だからエディは神の嗜虐が死んだと心の底から思い込んだし、逆にノヱルは炎を迸らせ灰へと変わらないその様子から“これはおかしい”と気付けた。
「あーあ、何だよ、興醒めだろ……殺したと思っていきがってる奴をぶち殺すのが醍醐味だって言うのに……死んだフリして損したじゃん」
顔の右側に垂らした白銀の挑発とは裏腹に刈り込まれた左側頭部をわしゃわしゃと掻いた神の嗜虐。苛立ちを表現した言葉とは対照的に、その表情は嗤っていた。
「ま・いっか――この俺様に騙し討ちとか洒落てんじゃんか。五臓六腑余すことなく浪費してやんよ」
告げ、差し出したは右腕。黒く塗りつぶされた五指の先端の爪に猩々緋の灯りが点っては迸る。
「クソッ!」
「なっ!?」
霊銀の揺らぎを感知したノヱルは再びエディを蹴り上げ、同時に床を両手の銃で数発打ち込んで自らは更に奥へと飛び退く――再び突き上がる、赤黒い棘。先程よりも正確に現れたそれらを完全に躱すことは出来ず、エディは咄嗟に身を捩ったが左の脇腹に、そしてノヱルは右足に浅いが鋭い切創をつけられてしまう。
「おいおい、それも対応するかよ――はぁ、本当洒落てんね」
わざとらしい道化た手振りで失意を顕にした神の嗜虐に、素早く起き上がったノヱルは換装した猟銃で以て激しい散弾の嵐を放つ。

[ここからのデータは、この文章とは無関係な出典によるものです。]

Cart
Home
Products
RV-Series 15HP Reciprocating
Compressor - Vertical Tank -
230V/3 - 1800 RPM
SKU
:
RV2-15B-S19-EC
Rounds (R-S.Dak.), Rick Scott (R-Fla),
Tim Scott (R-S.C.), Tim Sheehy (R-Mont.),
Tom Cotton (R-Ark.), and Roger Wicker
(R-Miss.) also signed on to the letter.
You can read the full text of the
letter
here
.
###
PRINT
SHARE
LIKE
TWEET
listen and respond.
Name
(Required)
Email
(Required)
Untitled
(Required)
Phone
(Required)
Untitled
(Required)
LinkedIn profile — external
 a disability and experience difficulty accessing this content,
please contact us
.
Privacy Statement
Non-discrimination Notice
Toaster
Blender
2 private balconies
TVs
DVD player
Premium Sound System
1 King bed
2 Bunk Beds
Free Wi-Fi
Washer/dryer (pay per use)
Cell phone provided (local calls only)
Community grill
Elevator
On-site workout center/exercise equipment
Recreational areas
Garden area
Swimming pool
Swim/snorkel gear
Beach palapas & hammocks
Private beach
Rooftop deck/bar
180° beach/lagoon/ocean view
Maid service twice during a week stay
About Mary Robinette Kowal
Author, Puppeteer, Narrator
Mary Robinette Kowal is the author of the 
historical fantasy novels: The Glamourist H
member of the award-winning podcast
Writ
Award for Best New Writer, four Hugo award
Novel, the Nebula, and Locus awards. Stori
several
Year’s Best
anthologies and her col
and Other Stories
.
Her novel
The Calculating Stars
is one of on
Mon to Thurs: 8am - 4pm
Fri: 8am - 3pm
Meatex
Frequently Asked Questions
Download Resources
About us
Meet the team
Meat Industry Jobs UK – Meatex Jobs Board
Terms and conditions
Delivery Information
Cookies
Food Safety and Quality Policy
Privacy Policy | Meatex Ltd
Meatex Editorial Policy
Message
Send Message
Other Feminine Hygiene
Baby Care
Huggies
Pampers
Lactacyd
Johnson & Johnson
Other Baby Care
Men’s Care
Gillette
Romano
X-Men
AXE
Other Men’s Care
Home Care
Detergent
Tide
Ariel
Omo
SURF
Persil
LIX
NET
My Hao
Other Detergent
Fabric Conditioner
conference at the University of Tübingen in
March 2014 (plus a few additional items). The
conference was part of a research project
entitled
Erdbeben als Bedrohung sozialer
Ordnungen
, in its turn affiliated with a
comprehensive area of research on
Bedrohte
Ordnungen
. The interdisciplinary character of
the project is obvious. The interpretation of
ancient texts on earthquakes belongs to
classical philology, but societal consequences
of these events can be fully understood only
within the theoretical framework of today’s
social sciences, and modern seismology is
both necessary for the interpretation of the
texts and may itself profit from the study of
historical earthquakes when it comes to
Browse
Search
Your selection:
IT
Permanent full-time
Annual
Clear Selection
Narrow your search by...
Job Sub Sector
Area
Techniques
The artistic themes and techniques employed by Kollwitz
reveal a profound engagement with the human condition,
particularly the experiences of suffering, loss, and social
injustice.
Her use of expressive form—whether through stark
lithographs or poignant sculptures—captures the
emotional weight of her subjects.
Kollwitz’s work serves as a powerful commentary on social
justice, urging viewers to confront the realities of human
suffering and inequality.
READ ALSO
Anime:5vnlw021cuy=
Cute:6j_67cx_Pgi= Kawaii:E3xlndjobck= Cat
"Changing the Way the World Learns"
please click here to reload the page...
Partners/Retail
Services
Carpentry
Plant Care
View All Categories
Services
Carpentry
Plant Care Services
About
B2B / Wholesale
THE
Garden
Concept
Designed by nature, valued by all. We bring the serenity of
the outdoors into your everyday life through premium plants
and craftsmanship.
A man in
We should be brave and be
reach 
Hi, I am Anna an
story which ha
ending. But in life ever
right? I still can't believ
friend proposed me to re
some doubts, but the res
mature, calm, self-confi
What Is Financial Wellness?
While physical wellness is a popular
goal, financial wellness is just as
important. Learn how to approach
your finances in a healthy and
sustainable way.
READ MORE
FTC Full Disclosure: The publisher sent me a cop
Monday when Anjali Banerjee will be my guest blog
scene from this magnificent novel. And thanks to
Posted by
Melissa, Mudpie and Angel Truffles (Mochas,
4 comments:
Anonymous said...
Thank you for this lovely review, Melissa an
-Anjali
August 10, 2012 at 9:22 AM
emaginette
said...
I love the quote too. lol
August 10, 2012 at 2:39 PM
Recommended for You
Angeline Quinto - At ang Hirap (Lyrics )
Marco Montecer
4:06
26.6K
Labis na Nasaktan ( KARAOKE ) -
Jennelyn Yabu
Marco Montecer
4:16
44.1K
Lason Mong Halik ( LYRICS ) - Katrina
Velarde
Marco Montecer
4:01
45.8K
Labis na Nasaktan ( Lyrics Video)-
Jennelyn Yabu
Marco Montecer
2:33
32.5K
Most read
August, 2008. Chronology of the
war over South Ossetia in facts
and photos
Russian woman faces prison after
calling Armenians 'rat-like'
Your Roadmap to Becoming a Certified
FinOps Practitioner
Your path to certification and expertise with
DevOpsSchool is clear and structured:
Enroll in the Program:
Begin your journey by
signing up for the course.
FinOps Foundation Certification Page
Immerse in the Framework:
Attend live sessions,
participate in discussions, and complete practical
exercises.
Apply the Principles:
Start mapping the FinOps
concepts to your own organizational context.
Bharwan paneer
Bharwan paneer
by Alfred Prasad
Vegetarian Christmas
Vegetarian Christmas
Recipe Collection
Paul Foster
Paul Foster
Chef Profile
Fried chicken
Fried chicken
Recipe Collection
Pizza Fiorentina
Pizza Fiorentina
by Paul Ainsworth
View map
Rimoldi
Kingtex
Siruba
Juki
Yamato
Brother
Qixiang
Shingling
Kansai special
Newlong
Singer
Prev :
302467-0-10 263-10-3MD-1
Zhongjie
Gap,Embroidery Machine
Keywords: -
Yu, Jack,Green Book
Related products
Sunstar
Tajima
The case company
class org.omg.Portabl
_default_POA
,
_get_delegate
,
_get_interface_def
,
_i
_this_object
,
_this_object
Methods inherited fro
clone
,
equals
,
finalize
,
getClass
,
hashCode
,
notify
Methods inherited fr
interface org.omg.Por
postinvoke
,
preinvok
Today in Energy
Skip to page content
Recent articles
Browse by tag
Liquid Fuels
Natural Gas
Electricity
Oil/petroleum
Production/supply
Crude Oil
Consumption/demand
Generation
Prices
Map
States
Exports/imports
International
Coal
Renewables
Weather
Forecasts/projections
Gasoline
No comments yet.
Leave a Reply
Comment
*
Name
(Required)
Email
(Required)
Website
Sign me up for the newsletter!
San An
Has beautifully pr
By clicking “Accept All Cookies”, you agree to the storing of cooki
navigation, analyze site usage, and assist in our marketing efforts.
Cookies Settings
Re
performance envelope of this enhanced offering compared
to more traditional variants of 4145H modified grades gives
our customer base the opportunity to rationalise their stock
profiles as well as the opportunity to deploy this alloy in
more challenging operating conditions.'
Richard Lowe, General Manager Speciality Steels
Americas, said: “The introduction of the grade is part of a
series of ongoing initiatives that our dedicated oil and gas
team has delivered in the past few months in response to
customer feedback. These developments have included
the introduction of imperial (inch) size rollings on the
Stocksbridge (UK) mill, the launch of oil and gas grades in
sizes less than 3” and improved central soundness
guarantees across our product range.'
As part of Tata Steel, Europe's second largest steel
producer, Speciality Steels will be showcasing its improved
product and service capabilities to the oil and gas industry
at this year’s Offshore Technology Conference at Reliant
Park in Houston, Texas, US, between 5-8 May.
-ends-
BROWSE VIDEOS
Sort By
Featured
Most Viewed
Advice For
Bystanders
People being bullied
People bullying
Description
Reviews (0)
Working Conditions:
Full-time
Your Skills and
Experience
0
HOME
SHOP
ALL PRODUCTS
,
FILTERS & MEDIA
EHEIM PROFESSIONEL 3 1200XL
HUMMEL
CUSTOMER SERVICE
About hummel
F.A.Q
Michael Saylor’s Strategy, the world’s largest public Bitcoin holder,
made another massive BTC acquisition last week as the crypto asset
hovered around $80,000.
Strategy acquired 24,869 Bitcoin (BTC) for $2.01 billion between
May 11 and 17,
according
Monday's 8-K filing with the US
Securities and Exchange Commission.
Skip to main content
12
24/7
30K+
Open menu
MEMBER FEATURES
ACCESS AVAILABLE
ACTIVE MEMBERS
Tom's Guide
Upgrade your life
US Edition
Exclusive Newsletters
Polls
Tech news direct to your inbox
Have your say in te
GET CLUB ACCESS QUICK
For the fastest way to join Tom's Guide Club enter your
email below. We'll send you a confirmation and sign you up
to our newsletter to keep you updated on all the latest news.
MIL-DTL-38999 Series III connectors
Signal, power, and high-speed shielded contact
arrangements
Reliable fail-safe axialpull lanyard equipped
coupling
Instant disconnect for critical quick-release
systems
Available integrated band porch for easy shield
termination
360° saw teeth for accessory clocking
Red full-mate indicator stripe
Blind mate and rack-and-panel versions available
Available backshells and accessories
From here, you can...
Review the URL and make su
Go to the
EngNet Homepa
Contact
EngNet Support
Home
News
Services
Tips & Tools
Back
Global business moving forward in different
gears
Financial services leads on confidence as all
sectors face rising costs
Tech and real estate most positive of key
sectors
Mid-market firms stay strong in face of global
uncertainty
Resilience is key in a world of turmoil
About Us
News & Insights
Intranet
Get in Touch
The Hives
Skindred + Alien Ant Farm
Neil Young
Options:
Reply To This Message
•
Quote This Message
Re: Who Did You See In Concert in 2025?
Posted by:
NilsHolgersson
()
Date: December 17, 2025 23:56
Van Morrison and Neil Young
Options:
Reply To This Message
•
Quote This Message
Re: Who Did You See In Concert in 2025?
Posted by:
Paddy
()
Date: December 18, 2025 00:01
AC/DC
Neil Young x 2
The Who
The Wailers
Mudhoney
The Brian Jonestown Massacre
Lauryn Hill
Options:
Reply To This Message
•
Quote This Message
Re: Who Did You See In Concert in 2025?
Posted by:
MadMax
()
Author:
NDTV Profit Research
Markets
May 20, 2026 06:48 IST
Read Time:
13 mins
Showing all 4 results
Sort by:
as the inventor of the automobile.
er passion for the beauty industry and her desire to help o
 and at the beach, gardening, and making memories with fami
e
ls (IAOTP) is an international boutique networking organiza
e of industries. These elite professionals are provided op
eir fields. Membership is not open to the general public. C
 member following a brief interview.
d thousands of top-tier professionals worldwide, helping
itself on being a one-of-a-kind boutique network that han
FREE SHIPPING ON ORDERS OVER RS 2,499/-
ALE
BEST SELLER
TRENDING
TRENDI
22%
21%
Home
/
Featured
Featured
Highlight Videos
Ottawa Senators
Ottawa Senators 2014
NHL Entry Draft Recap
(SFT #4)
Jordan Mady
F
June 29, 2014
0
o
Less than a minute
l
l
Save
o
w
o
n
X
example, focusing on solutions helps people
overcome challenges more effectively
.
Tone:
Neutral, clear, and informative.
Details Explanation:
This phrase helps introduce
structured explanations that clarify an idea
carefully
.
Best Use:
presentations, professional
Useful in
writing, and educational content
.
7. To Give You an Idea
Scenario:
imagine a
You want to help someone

耳を劈く銃声と、ほぼ同時に鳴り響く硝子の盛大に割れる音――食肉ごと撃ち抜枯れた培養管はパンキッシュな姿の天使に液と血肉の飛沫を浴びせる。
「うわっ、汚っ――」
「いざっ!」
「んぉ!?」
転身、からの抜剣、からの斬り上げ――エディの放った斬撃は天使の鼻先を掠め、更に破顔する神の嗜虐は飛び退きながら両手を振るう。
「面白ぇっ!」
「ちぃっ!」
真横の空白へと転がるように避けるエディ。入れ替わりに絶妙なタイミングで床から突き出る棘。
“ノエル、神を否定しろ”
(煩いっ! 黙れっ!)
その天使の姿を目にした瞬間から脳裏に打ち鳴らされる撃鉄の音のような呪詛。
振り払うように駆け出したノヱルは、その最中に特殊機能を解放した。
「“世を葬るは人の業”――」
額を突き破って出でる、天使の棘と同じほど赤黒い尖角。
新雪を思わせるほどに真っ白へと濯がれる頭髪。
屍人とほぼ変わらないほどに蒼褪めていく肌。
「うぉいっ、そいつはいただけねぇなっ!」
白い悪魔へと変貌したノヱルが放つ、必滅の凶弾。
「――“神亡き世界の呱呱の聲”!」
四枚の翼をはためかせて後方へと大きく飛び退いた神の嗜虐へと追い縋る、三連装の猟銃から放たれた黒い三連星。
それぞれが歪んだ軌道で培養管を貫いて破砕させながら、天使へと届くその最中に割れ裂けて幾百という黒い流星へと変貌した。
「ははははは!」
そのあり得べからぬ光景に笑い声を轟かせた神の嗜虐は、湾曲して殺到する無数の散弾に穿たれ、周囲の培養管もろとも破壊の渦の中に飲まれていく。
「……凄ぇ切り札だな」
感嘆するエディ。しかし。
「いや、――――」
黒い硝煙が上がる渦の中心――そこに倒れ伏した神の嗜虐は、やはり炎へと散らない。
ゆっくりと起き上がり、身に付ける衣服や鎧に空いた無数の孔に嘆息しては、埃を払うような素振りを見せて前を――二人を見据える。
「ご苦労さん――――じゃあそろそろ死んじまおうか?」
天使だと言うのにその貌は。
白いノヱルにも増して悪魔然としていた。